Segment Start: PROVIDED DATA

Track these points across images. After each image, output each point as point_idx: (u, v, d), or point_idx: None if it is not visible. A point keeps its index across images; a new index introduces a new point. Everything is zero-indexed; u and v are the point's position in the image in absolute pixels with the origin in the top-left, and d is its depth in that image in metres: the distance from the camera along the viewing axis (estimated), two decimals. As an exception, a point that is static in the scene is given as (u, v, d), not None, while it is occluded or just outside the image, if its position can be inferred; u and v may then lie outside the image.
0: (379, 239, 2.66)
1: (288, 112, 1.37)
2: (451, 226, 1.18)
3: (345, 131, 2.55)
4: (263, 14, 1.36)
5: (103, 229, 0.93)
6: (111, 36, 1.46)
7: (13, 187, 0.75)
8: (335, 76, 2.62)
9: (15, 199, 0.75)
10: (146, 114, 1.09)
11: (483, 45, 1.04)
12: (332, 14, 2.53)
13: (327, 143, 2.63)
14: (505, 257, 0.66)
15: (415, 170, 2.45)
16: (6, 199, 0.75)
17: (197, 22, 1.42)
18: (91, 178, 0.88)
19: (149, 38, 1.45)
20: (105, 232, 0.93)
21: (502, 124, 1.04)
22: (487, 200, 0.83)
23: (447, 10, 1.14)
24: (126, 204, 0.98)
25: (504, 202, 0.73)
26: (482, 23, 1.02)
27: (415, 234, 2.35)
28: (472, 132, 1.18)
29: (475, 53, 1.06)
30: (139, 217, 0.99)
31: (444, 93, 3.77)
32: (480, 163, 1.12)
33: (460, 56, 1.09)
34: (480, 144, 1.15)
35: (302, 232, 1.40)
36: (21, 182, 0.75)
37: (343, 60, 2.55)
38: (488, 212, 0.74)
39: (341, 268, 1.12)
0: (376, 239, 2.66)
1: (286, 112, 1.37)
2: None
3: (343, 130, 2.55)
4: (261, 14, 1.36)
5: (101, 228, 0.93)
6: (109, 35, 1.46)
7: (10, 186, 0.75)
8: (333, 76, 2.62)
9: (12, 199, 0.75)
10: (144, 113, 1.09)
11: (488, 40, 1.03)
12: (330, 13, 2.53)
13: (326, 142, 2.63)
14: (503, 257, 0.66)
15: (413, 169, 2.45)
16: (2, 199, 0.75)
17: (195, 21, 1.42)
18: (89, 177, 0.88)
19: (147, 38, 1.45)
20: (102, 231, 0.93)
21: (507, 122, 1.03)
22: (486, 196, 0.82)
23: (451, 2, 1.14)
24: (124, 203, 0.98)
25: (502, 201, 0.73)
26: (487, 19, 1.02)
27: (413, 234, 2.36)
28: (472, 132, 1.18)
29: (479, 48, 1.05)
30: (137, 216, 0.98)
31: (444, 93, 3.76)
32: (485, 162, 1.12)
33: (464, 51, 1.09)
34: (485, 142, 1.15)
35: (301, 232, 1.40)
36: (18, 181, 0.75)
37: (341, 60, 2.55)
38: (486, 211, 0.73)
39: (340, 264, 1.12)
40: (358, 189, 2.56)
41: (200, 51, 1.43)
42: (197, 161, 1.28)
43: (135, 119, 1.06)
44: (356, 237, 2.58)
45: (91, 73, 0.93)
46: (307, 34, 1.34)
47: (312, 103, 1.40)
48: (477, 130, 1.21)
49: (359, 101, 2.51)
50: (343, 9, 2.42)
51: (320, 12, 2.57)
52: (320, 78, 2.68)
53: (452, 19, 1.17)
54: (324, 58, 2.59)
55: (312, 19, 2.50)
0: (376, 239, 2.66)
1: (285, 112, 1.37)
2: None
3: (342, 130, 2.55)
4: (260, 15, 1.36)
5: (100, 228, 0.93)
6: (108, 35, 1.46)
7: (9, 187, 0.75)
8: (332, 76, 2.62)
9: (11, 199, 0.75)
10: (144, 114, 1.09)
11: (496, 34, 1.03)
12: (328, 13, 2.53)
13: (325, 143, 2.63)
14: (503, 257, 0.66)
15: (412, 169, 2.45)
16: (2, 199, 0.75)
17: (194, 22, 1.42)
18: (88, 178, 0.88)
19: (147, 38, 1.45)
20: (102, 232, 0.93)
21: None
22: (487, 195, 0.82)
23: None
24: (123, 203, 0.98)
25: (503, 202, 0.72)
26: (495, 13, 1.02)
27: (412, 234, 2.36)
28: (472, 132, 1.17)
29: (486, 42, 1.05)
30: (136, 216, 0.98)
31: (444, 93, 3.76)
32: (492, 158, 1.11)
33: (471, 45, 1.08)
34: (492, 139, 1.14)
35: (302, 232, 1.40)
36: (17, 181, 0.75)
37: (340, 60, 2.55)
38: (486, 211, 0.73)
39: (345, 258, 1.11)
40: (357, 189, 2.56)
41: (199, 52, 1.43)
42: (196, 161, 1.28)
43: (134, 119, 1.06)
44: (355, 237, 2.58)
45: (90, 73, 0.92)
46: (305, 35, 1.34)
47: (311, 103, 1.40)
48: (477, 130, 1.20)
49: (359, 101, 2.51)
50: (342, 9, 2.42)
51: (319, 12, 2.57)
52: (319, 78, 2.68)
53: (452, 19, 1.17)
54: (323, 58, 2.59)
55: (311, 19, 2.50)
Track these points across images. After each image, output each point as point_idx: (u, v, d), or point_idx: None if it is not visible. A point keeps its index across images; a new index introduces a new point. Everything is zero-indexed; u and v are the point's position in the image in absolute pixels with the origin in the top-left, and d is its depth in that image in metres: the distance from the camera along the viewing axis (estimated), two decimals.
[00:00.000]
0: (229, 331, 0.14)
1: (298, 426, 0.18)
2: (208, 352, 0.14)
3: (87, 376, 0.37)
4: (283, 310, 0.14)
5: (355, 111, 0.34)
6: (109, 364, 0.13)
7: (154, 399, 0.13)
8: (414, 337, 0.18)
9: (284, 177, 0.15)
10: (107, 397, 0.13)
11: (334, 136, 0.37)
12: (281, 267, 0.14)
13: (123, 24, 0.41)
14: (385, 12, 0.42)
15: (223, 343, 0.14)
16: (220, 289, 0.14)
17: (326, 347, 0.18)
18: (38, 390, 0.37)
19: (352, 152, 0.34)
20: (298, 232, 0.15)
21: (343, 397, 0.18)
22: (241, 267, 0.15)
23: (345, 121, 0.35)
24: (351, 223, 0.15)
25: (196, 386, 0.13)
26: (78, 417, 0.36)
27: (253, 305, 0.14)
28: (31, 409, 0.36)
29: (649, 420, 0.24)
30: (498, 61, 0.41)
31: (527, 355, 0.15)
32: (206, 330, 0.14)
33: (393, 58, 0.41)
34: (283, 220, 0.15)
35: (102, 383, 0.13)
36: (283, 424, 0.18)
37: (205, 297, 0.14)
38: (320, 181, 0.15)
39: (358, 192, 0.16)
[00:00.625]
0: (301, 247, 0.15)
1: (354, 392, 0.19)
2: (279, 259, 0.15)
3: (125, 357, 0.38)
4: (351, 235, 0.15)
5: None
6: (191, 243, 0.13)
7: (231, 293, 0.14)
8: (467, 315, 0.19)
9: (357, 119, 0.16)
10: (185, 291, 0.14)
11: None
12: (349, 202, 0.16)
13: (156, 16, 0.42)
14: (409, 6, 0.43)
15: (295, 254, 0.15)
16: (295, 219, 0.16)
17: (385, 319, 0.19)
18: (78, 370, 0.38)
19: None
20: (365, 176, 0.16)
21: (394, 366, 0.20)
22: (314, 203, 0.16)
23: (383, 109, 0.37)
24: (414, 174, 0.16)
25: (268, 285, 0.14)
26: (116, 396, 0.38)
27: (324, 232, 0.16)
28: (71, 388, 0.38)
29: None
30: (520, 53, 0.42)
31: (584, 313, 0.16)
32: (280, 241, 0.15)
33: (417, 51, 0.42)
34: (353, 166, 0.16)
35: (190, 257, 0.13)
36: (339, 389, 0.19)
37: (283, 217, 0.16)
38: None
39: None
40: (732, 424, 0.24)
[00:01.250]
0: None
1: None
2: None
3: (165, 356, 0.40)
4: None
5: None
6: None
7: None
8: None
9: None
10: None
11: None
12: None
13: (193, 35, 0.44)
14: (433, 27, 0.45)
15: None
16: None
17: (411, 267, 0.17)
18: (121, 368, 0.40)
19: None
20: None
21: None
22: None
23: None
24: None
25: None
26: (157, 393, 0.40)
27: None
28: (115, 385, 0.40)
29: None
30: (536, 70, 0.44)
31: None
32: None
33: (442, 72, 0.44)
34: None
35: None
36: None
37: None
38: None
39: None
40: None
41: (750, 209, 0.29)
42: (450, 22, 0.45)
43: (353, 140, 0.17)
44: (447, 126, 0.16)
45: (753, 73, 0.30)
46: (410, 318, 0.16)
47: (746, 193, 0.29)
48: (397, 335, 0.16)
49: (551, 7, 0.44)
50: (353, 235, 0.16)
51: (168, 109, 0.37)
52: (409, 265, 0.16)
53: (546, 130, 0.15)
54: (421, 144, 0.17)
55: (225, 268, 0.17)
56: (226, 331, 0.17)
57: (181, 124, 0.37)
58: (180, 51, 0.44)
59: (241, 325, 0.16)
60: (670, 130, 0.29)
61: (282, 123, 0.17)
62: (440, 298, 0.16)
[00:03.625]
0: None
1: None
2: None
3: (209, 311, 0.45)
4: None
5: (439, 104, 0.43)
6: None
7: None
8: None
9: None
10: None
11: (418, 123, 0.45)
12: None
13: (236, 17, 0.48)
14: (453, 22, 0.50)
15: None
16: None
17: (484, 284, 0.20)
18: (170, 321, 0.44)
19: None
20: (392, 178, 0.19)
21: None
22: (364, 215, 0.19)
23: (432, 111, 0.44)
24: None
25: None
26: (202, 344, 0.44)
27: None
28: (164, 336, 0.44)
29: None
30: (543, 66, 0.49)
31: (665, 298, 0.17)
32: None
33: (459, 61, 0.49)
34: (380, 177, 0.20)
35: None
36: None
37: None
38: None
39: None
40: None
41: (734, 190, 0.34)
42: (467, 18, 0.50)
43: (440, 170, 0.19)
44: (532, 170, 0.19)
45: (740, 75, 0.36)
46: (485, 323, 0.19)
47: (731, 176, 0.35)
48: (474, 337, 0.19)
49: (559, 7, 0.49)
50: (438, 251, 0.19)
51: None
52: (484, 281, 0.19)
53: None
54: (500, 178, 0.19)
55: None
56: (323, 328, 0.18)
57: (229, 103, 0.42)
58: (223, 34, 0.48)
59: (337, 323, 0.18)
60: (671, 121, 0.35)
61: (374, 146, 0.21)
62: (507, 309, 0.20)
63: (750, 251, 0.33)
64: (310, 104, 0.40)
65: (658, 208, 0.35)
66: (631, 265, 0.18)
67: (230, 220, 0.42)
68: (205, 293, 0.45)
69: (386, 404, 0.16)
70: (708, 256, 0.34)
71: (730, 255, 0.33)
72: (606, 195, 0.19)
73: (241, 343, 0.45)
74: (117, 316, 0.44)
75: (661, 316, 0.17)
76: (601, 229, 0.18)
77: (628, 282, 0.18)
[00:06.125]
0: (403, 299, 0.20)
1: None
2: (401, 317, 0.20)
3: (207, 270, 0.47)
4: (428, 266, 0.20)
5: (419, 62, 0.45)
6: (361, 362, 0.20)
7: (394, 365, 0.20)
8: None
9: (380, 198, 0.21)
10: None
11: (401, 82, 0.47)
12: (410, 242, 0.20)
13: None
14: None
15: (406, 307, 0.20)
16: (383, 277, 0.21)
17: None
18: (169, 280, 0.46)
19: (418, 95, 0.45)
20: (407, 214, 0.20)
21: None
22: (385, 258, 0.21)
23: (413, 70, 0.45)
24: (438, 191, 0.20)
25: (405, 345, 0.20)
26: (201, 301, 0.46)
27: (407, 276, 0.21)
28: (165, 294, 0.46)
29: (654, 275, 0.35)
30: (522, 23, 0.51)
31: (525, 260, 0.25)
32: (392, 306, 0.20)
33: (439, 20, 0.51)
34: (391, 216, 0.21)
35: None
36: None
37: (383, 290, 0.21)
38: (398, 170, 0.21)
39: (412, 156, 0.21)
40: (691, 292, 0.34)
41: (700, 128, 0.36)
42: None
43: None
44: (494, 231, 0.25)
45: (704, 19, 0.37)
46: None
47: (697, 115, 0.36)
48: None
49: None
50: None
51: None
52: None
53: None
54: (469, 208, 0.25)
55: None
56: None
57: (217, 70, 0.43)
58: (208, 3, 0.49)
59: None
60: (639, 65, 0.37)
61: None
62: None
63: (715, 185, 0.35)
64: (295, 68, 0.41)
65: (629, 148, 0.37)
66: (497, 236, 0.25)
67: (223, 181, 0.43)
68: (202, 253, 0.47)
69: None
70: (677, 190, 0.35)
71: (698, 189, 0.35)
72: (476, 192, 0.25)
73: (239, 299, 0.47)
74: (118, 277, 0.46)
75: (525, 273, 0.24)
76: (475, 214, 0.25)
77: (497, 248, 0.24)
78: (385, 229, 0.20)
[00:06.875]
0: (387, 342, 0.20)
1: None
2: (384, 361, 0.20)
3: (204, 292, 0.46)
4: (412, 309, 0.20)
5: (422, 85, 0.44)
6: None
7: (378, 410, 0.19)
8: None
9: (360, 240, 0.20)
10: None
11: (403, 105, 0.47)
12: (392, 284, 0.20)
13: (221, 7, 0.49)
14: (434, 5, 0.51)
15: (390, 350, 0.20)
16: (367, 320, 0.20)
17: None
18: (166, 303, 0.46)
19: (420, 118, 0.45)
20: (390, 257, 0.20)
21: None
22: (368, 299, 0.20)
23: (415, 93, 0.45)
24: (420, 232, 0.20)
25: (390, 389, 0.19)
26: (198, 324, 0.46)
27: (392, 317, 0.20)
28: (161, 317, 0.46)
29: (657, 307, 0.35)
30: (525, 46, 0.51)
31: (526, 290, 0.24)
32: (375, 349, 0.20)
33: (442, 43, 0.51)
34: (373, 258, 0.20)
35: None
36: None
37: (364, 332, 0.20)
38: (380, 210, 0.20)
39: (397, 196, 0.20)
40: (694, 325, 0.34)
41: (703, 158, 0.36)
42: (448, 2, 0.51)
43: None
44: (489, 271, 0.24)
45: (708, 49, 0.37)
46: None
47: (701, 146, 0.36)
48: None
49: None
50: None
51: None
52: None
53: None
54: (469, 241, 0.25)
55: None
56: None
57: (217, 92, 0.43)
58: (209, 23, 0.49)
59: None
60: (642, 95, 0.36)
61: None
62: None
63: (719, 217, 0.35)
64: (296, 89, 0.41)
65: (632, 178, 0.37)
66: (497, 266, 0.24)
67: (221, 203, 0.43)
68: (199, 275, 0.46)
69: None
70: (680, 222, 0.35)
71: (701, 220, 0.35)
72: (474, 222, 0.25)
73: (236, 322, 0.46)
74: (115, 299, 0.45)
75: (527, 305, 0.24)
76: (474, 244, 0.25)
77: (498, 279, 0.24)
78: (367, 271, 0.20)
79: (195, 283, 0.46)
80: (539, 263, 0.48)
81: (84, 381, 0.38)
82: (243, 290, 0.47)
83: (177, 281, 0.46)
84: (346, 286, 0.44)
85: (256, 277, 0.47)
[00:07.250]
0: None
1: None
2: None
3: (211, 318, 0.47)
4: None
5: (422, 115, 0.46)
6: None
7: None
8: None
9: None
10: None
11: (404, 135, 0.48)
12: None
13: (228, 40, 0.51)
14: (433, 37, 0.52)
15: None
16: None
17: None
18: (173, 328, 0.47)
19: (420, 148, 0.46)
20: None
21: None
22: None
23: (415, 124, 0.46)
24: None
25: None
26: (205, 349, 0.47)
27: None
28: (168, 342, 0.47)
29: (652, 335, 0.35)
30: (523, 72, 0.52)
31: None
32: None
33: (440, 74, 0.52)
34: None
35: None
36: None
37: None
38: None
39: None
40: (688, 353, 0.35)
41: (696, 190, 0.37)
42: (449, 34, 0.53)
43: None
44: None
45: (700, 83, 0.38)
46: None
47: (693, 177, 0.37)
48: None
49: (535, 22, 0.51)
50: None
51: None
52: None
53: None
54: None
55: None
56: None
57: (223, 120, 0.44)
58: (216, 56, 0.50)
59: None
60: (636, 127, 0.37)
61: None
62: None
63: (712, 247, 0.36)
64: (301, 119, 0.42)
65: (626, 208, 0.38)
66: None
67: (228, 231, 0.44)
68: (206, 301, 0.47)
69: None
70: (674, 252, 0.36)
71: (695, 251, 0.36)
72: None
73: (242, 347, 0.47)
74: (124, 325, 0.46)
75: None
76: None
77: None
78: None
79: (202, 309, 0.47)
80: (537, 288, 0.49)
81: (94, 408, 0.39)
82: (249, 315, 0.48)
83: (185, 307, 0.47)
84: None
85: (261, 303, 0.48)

Segment End: PROVIDED DATA

Look above for the line holding "52: (409, 265, 0.16)" and the line holding "9: (380, 198, 0.21)", then output exactly those two lines and every line between them, nothing more.

52: (409, 265, 0.16)
53: (546, 130, 0.15)
54: (421, 144, 0.17)
55: (225, 268, 0.17)
56: (226, 331, 0.17)
57: (181, 124, 0.37)
58: (180, 51, 0.44)
59: (241, 325, 0.16)
60: (670, 130, 0.29)
61: (282, 123, 0.17)
62: (440, 298, 0.16)
[00:03.625]
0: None
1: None
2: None
3: (209, 311, 0.45)
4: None
5: (439, 104, 0.43)
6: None
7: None
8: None
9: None
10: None
11: (418, 123, 0.45)
12: None
13: (236, 17, 0.48)
14: (453, 22, 0.50)
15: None
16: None
17: (484, 284, 0.20)
18: (170, 321, 0.44)
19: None
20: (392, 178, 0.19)
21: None
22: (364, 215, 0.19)
23: (432, 111, 0.44)
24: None
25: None
26: (202, 344, 0.44)
27: None
28: (164, 336, 0.44)
29: None
30: (543, 66, 0.49)
31: (665, 298, 0.17)
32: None
33: (459, 61, 0.49)
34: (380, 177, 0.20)
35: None
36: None
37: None
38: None
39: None
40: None
41: (734, 190, 0.34)
42: (467, 18, 0.50)
43: (440, 170, 0.19)
44: (532, 170, 0.19)
45: (740, 75, 0.36)
46: (485, 323, 0.19)
47: (731, 176, 0.35)
48: (474, 337, 0.19)
49: (559, 7, 0.49)
50: (438, 251, 0.19)
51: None
52: (484, 281, 0.19)
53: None
54: (500, 178, 0.19)
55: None
56: (323, 328, 0.18)
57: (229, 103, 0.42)
58: (223, 34, 0.48)
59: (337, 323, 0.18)
60: (671, 121, 0.35)
61: (374, 146, 0.21)
62: (507, 309, 0.20)
63: (750, 251, 0.33)
64: (310, 104, 0.40)
65: (658, 208, 0.35)
66: (631, 265, 0.18)
67: (230, 220, 0.42)
68: (205, 293, 0.45)
69: (386, 404, 0.16)
70: (708, 256, 0.34)
71: (730, 255, 0.33)
72: (606, 195, 0.19)
73: (241, 343, 0.45)
74: (117, 316, 0.44)
75: (661, 316, 0.17)
76: (601, 229, 0.18)
77: (628, 282, 0.18)
[00:06.125]
0: (403, 299, 0.20)
1: None
2: (401, 317, 0.20)
3: (207, 270, 0.47)
4: (428, 266, 0.20)
5: (419, 62, 0.45)
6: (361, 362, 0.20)
7: (394, 365, 0.20)
8: None
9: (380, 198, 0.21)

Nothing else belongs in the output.